### [Data in this exercise]
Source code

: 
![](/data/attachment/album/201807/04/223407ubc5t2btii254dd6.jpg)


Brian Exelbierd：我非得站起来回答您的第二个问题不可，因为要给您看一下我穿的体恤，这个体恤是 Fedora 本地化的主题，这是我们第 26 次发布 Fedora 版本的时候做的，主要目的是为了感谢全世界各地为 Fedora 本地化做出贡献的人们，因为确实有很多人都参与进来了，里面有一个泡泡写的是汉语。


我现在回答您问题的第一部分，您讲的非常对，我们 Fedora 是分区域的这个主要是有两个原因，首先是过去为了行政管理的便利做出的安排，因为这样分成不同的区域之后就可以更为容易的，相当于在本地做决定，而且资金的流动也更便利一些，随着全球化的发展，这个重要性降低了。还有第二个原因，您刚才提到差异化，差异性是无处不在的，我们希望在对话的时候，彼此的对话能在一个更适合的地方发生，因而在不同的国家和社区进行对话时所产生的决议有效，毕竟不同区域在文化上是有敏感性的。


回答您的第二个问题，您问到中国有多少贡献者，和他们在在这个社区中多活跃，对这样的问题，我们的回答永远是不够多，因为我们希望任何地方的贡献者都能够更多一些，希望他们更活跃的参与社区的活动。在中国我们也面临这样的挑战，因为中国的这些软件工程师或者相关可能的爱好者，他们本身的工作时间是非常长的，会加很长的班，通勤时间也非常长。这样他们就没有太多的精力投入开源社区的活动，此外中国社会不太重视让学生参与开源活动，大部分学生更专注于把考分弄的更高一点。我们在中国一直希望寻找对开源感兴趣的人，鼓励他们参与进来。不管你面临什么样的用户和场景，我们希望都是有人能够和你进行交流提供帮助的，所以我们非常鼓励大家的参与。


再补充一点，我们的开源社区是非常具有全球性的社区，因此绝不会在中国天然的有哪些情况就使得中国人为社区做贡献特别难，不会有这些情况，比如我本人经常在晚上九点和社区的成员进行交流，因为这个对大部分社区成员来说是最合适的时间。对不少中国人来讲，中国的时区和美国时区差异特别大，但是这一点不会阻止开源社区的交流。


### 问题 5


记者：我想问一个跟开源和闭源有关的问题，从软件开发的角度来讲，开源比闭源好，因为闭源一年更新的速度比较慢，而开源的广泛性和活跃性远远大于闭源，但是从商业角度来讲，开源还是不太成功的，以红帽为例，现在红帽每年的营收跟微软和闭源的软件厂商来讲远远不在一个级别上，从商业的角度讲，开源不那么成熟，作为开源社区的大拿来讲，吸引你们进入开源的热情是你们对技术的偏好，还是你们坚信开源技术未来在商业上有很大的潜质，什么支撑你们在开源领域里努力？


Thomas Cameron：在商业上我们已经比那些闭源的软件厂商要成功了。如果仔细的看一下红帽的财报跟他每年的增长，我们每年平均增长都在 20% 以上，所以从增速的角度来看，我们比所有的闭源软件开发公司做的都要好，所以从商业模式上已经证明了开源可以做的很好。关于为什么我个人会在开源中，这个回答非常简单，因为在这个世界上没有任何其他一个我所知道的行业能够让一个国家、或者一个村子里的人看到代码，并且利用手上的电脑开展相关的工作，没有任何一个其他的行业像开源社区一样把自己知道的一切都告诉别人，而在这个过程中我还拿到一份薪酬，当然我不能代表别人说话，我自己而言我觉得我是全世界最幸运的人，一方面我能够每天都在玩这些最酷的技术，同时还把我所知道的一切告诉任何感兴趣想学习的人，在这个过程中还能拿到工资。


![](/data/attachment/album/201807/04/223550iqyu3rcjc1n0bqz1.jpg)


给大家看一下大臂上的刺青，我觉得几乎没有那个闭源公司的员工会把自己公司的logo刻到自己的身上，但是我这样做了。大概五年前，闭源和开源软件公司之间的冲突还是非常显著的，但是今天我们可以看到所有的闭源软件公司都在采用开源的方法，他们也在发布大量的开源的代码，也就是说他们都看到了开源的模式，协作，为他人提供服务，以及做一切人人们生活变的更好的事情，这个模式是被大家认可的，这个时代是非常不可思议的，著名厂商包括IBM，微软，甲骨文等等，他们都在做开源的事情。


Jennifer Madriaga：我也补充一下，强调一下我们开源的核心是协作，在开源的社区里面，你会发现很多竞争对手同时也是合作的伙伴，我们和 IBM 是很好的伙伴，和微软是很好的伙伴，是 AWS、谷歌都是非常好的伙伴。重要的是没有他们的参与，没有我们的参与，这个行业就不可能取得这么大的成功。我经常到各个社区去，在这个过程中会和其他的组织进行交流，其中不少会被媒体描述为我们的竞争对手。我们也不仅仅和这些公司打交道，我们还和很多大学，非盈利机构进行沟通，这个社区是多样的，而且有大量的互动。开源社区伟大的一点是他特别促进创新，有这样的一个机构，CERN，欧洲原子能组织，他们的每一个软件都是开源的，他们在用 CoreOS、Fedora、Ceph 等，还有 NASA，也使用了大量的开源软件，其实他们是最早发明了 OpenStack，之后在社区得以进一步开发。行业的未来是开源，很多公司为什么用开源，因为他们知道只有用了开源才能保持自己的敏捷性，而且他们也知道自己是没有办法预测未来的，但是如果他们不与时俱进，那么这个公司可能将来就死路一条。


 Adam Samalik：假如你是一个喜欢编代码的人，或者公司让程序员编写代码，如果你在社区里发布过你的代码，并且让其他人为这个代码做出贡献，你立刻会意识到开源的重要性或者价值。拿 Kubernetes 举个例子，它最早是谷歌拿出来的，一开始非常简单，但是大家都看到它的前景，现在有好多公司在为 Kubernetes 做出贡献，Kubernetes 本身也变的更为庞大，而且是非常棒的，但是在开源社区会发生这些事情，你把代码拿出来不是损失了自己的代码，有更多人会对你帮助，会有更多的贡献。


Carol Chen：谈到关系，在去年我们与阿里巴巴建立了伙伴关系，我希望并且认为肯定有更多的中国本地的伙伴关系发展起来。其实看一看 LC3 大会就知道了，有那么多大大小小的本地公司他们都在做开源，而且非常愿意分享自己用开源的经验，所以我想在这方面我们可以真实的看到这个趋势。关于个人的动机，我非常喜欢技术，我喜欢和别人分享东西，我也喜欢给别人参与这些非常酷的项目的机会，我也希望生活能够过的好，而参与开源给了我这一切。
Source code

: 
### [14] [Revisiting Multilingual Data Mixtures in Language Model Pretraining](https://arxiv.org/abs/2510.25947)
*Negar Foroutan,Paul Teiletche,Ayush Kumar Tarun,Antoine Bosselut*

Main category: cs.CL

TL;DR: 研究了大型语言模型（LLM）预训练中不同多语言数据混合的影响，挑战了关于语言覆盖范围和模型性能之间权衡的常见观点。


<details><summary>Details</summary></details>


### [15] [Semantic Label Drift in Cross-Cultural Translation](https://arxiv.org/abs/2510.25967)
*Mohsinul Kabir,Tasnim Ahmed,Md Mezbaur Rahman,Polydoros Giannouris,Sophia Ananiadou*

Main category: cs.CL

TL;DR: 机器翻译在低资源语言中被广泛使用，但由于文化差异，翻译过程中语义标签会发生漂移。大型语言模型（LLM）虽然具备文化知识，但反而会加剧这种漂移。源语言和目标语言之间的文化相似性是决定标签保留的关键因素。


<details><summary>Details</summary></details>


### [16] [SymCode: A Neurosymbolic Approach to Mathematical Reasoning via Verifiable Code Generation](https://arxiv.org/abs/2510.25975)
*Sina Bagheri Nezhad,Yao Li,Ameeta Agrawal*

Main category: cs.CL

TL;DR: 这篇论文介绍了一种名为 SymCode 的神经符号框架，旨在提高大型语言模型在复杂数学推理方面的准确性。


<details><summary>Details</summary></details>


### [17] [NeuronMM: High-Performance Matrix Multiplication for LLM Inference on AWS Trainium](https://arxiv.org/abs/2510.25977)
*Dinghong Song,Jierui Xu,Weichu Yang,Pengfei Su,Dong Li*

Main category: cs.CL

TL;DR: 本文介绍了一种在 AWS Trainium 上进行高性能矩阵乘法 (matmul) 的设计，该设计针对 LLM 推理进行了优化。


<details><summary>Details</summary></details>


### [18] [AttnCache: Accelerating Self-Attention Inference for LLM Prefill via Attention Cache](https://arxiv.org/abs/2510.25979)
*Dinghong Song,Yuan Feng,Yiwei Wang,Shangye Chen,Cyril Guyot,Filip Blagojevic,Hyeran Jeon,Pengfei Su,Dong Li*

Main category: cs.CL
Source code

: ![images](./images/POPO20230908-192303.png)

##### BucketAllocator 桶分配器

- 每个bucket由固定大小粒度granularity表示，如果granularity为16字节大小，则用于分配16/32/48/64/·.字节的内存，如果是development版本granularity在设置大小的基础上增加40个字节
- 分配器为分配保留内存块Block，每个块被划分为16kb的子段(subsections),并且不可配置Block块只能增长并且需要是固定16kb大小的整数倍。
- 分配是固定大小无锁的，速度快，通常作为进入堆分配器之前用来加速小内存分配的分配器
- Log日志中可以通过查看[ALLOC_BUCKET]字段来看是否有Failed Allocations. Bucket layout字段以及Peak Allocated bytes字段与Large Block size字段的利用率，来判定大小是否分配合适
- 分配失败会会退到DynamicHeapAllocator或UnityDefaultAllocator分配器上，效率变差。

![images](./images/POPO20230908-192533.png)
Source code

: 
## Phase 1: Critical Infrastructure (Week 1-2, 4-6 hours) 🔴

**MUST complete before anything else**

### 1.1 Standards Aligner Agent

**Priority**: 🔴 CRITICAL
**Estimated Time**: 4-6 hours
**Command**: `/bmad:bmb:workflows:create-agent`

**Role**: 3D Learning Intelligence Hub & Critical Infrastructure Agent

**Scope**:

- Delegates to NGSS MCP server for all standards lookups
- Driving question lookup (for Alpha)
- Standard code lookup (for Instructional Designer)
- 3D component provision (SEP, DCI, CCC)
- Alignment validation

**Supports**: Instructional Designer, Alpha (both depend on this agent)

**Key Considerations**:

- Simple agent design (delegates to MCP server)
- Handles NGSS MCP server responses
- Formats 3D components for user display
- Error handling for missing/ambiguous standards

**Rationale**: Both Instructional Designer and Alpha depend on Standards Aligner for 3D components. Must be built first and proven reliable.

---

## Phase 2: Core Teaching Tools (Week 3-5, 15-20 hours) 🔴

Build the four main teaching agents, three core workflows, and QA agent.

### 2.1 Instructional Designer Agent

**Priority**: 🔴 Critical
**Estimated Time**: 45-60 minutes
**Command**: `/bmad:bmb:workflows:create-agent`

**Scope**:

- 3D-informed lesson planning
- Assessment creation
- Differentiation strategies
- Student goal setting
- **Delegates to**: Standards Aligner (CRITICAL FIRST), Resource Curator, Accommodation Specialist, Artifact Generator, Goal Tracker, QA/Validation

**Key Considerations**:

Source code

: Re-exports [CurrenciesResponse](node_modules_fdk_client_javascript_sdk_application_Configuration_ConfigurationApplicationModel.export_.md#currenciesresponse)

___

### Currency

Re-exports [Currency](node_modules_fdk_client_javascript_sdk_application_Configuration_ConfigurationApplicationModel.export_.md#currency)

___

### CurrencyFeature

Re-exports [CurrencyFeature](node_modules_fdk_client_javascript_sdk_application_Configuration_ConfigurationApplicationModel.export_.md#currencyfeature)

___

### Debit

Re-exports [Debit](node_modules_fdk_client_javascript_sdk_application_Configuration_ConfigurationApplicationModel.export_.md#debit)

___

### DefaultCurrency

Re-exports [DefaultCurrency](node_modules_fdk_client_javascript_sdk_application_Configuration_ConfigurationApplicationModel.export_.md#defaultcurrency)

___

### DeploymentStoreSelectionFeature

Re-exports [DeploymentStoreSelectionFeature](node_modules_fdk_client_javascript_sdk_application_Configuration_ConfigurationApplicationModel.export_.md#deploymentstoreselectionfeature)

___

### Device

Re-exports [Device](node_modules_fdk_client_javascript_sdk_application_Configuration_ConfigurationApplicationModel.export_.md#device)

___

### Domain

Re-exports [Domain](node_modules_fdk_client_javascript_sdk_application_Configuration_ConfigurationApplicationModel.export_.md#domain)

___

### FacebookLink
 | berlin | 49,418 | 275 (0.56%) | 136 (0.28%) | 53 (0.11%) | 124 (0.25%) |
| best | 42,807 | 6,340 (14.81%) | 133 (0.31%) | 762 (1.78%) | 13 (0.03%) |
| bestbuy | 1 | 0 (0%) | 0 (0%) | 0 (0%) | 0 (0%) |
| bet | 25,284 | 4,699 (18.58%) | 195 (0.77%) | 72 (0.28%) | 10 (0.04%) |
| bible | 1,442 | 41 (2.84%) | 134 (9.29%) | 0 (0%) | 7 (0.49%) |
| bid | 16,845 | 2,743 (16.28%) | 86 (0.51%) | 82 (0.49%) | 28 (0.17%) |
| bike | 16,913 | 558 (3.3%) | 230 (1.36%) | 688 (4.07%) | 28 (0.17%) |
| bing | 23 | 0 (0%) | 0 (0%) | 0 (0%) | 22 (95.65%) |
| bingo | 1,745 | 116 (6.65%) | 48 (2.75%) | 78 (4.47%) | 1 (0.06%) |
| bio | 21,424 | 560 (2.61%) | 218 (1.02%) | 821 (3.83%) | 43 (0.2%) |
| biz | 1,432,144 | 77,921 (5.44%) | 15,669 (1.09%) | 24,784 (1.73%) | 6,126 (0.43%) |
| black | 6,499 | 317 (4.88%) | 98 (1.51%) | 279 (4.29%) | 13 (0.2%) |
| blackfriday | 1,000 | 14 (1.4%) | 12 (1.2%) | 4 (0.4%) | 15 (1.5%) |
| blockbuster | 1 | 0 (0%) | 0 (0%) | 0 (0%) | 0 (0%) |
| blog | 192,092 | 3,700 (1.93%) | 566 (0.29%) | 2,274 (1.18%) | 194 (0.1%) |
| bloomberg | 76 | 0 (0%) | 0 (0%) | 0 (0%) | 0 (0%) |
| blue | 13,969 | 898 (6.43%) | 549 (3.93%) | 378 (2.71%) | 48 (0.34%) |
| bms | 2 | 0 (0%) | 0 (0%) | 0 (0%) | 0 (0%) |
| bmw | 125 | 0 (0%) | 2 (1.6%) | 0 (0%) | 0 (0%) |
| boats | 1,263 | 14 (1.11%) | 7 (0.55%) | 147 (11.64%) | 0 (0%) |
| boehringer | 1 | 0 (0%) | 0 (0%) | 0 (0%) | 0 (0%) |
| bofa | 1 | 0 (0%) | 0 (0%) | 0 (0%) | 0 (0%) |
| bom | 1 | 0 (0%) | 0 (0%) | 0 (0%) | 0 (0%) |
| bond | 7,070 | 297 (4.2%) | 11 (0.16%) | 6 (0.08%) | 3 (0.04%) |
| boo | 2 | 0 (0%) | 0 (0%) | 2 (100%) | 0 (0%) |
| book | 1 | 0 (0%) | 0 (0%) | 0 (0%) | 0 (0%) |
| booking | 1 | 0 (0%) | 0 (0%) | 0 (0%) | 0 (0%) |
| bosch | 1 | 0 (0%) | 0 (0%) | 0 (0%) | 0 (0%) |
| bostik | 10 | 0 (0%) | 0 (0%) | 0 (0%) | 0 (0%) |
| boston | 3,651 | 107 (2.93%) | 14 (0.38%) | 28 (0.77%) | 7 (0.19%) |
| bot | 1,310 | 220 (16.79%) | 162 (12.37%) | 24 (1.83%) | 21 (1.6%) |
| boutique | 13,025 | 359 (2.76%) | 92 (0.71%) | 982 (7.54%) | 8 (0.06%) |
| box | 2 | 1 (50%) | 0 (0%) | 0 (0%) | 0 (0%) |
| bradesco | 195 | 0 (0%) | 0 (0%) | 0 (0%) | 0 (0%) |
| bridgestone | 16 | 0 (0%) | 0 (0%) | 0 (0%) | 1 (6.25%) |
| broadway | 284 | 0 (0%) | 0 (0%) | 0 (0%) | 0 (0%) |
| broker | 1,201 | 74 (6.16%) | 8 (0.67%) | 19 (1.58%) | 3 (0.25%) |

### [Exercise brief]
Of all the entries above, retype exactly the lines from the line with "124 (0.25%) |" to the line with "10 (0.04%) |", both included, and no others.

### [Expected answer]
 | berlin | 49,418 | 275 (0.56%) | 136 (0.28%) | 53 (0.11%) | 124 (0.25%) |
| best | 42,807 | 6,340 (14.81%) | 133 (0.31%) | 762 (1.78%) | 13 (0.03%) |
| bestbuy | 1 | 0 (0%) | 0 (0%) | 0 (0%) | 0 (0%) |
| bet | 25,284 | 4,699 (18.58%) | 195 (0.77%) | 72 (0.28%) | 10 (0.04%) |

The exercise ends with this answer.